I’m looking forward to the New WIneskins convocation next week. Our session is sending two elders and myself, I’m really proud of them stepping up to the plate.
As we anticipate the Orlando gathering and as I’ve been reflecting upon the recent New Wineskins paper, I wonder what the future will be like. The image and metaphor I’ve heard is that of the Israelites crossing the Jordan into the promised land. A colleague and friend recently used the metaphor of water colors and painting. He may very well be right- the future will certainly be messy and joyful! (hit the link to see what I mean).
But, I suspect- suspect, that we (North American orthodox/evangelical/catholic mainline/oldline/sideline) Christians are not about ready to cross the Jordan into some sort of ecclesiastical promised land- but rather about ready to cross the reed sea with great fanfare and praise (Miraim's song!) into a cultural wilderness where we’ll learn what it means to be missional or we’ll perish. A place filled with doubt and uncertainty and longing for the pots of meat and security and certainty we had 'back in the day.'
Back in the day, when we knew how things worked, knew how to get stuff done, knew how bricks were made. But what good are brick-making skills when you live in tents? Faith, an experience of God, and a Holy Spirit empowered obedience to following him are the tools required to flourish in this wilderness. This place of meeting. To engage a culture and people who don’t know the hymns, and really don’t care for the organ. A culture where the one’s with tinted blue hair aren’t only the octogenarians but the 19 yr old girl with her nose pierced. A culture that longs for authentic connections, yet doesn’t have a clue how to cultivate, nurture or keep them.

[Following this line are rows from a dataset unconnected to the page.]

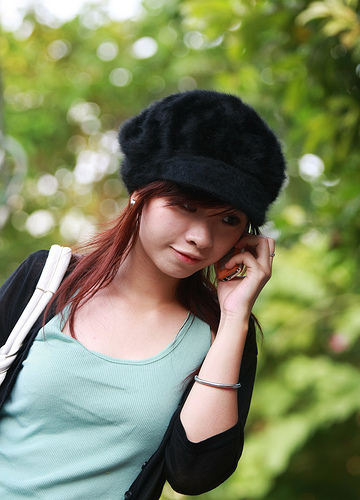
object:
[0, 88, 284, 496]
girl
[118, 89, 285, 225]
hat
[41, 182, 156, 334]
hair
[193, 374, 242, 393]
bracelet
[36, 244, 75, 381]
strap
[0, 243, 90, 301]
shoulder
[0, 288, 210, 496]
shirt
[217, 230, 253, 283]
cellphone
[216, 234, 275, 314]
hand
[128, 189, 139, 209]
earring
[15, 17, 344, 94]
trees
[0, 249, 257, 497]
sweater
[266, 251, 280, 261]
ring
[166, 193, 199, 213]
eyes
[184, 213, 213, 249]
nose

And perhaps a generation who continues to say, "but we've never done it that way before" needs to pass, and a new one trained in the ways of walking with YHWH believing in a future hope- living empowered in that future hope everyday, with every ounce of their heart and square inch of their intellect.
As for leadership- we keep looking for a Moses figure to emerge, perhaps we're all called in this period to be little Moses' with no one to guide us but the empowering presence of God himself.
Thats the kind of thing I think about when I look at the future. Thats what I suspect the future will be like for faithful congregations and individual saints. Not a triumphant entry into a land where all is clear, but the intentional beginning - but an actual continuation of a long obedience in the same direction- to steal a title from Eugene Peterson.
A robust, biblical, confident, ‘mere’ Christianity, with a winsome missional posture, that forms and equips people to follow Christ as exiles in the world, for the sake of the world.
I confess, I don’t know how to do this well. Lot’s of competent folks are engaging in this conversation. Which is completely encouraging. But, I know- before I think much more about the wineskins, as necessary as that thinking is- I need more of the new wine those wineskins presuppose. The people I serve need this. I don’t want to just change horses, I want a new thing.